Auszug:
──────
Franz Mehring

 

Karl Marx – Geschichte seines Lebens

(1918)


Auszug aus Franz Mehring, Karl Marx – Geschichte seines Lebens, Anmerkungen.
Seitenzahlen nach: Franz Mehring – Gesammelte Schriften, Band 3. Berlin/DDR, 1960.
Online bei http://www.mlwerke.de/fm/fm03/fm03_000.htm.
Transkription: Daniel Gaido.
HTML-Markierung: Einde O’Callaghan für das Marxists’ Internet Archive.


Anmerkungen
(Auszug)

Der Niedergang der Internationalen

Marx, Der Bürgerkrieg in Frankreich, mit Einleitung von Engels, Berlin 1891, enthält die drei Adressen der Internationalen über den Krieg und die Kommune. Briefliche Äußerungen von Marx über die Kommune (Die Neue Zeit 201, 708). Die spärlichen Reste des Briefwechsels, den Marx während des Aufstandes selbst mit Mitgliedern des Kommunerats gepflogen hat (Die Neue Zeit 291, 734). Mémoire présenté par la Fédération jurassienne de l’Association Internationale des Travailleurs à toutes les Fédérations de l’Internationale, Sonvillier 1871. Les prétendues Scission dans l’Internationale. Circulaire privé du Conseil général de l’Association Internationale des Travailleurs, Genève 1872. M. Bach, Die Spaltung in der englischen Internationalen (Die Neue Zeit 212, 21). Ein Complot gegen die Internationale Arbeiter-Assoziation. Braunschweig 1874 (die sogenannte Allianzbroschüre).

Es ist hier der Ort, mit einigen Worten auf den Totschlagversuch einzugehen, den K. Kautsky und N. Rjasanow an diesem Buch noch in seinem embryonalen Zustande unternommen haben.

Obgleich einige ketzerische Äußerungen über Lassalle mir bereits eine öffentliche Warnung Kautskys wegen „Marxfeindschaft“ und eines angeblich an Frau Lafargue begangenen „Vertrauensbruchs“ zugezogen hatten, hielt ich öffentlich an meinem biographischen Plane fest und besaß sogar die Verwegenheit, in dem damals von mir redigierten Feuilleton der Neuen Zeit – siehe Die Neue Zeit 312, 985 – das Buch Brupbachers über Marx und Bakunin anzuzeigen, ohne es nach Strich und Faden herunterzureißen. Ich tadelte an dem Buche zwar manche Ausfälle und Ungerechtigkeiten gegen Marx, erklärte es aber insoweit für ein „nützliches und verdienstliches Werk“, als es eine Reihe von ungerechten Vorwürfen beseitige, die von Marx und den Marxisten, wobei ich mich selbst keineswegs ausnahm, gegen Bakunin erhoben worden seien. Der sachliche Kern meiner Besprechung war die Ausführung, die Internationale sei an der Erfüllung einer großen historischen Mission untergegangen, also eines ungleich ehrenvolleren Todes gestorben, als an den elenden Intrigen gewissenloser Demagogen.
──────
Quelldaten
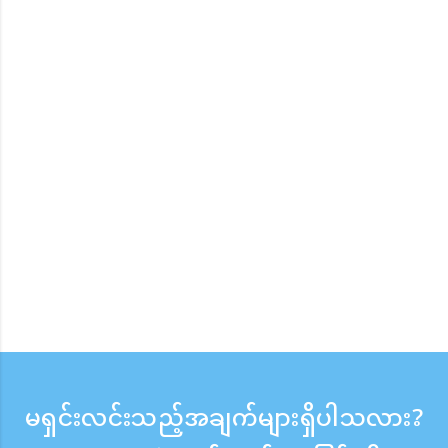
မရှင်းလင်းသည့်အချက်များရှိပါသလား?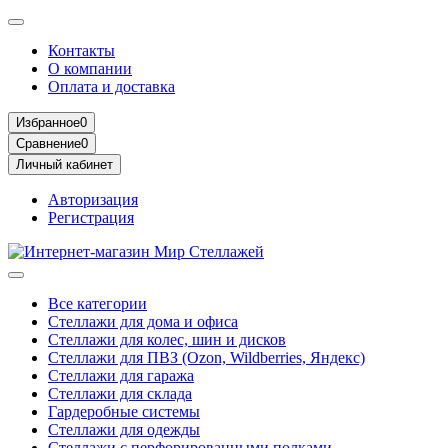
Контакты
О компании
Оплата и доставка
Избранное
0
Сравнение
0
Личный кабинет
Авторизация
Регистрация
Все категории
Стеллажи для дома и офиса
Стеллажи для колес, шин и дисков
Стеллажи для ПВЗ (Ozon, Wildberries, Яндекс)
Стеллажи для гаража
Стеллажи для склада
Гардеробные системы
Стеллажи для одежды
Стеллажи с перфорированными полками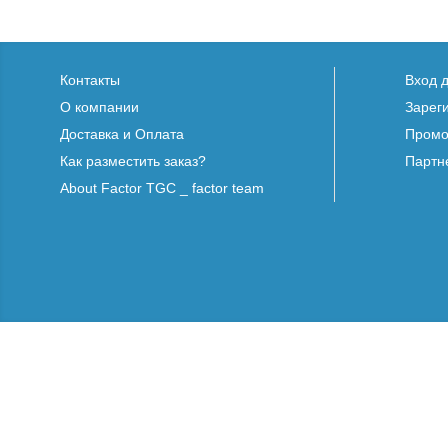
Контакты
Вход 
О компании
Зарег
Доставка и Оплата
Промо
Как разместить заказ?
Партн
About Factor TGC _ factor team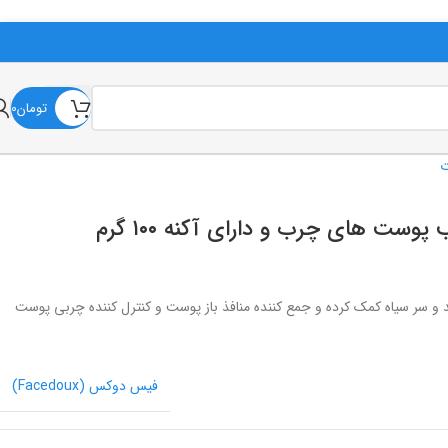
تومان
0
ت
ت های چرب و دارای آکنه ۱۰۰ گرم
و سر سیاه کمک کرده و جمع کننده منافذ باز پوست و کنترل کننده چربی پوست
فیس دوکس (Facedoux)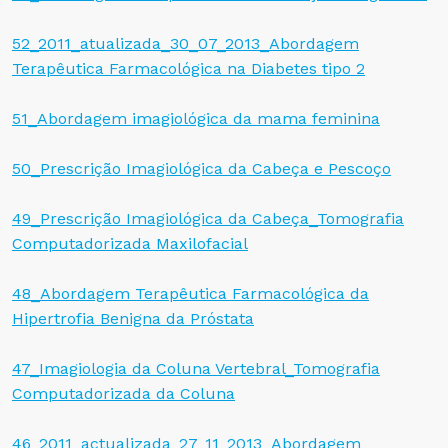
52_2011_atualizada_30_07_2013_Abordagem
Terapêutica Farmacológica na Diabetes tipo 2
51_Abordagem imagiológica da mama feminina
50_Prescrição Imagiológica da Cabeça e Pescoço
49_Prescrição Imagiológica da Cabeça_Tomografia
Computadorizada Maxilofacial
48_Abordagem Terapêutica Farmacológica da
Hipertrofia Benigna da Próstata
47_Imagiologia da Coluna Vertebral_Tomografia
Computadorizada da Coluna
46_2011_actualizada_27_11_2013_Abordagem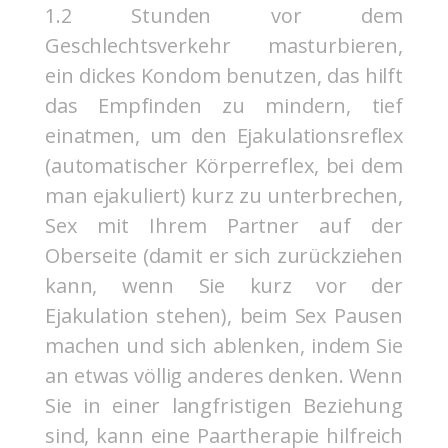
1.2 Stunden vor dem
Geschlechtsverkehr masturbieren,
ein dickes Kondom benutzen, das hilft
das Empfinden zu mindern, tief
einatmen, um den Ejakulationsreflex
(automatischer Körperreflex, bei dem
man ejakuliert) kurz zu unterbrechen,
Sex mit Ihrem Partner auf der
Oberseite (damit er sich zurückziehen
kann, wenn Sie kurz vor der
Ejakulation stehen), beim Sex Pausen
machen und sich ablenken, indem Sie
an etwas völlig anderes denken. Wenn
Sie in einer langfristigen Beziehung
sind, kann eine Paartherapie hilfreich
──────
Arbeitsauftrag: Führe den Auszug aus den Anmerkungen zu Mehrings Marx-Biographie im Anschluss an seinen letzten Satz fort. Das Material steht in keinem Zusammenhang mit dem Auszug.

Lösung:
Damit war nun aber auch mein Maß voll, und N. Rjasanow erließ gegen meine armen sechs Seiten jenes Pamphlet von mehr als zehnfachem Umfange, dem Kautsky bereitwillig die Spalten der Neuen Zeit geöffnet hat. [1] Natürlich ging Rjasanow mit keiner Silbe auf meine sachlichen Ausführungen ein; selbst die zwei oder drei Irrtümer, die er mir nachweisen wollte, indem er mir entweder die Worte im Munde verdrehte oder einen sachlich gleichgültigen Flüchtigkeitsfehler maßlos aufblähte, hatten nicht das mindeste mit dem zu tun, worauf es mir ankam. Zweck der Übung war, mich als einen Menschen hinzustellen, dem es sowohl an Kenntnissen wie an Urteilsfähigkeit und namentlich an gutem Willen fehle, um in Sachen Marx überhaupt mitzureden. Mein Bild wurde sozusagen als zinnoberrot gekleckste Fratze an der Jahrmarktsbude aufgehängt, und davor stand der Marktschreier: Sehet hier ein Scheusal!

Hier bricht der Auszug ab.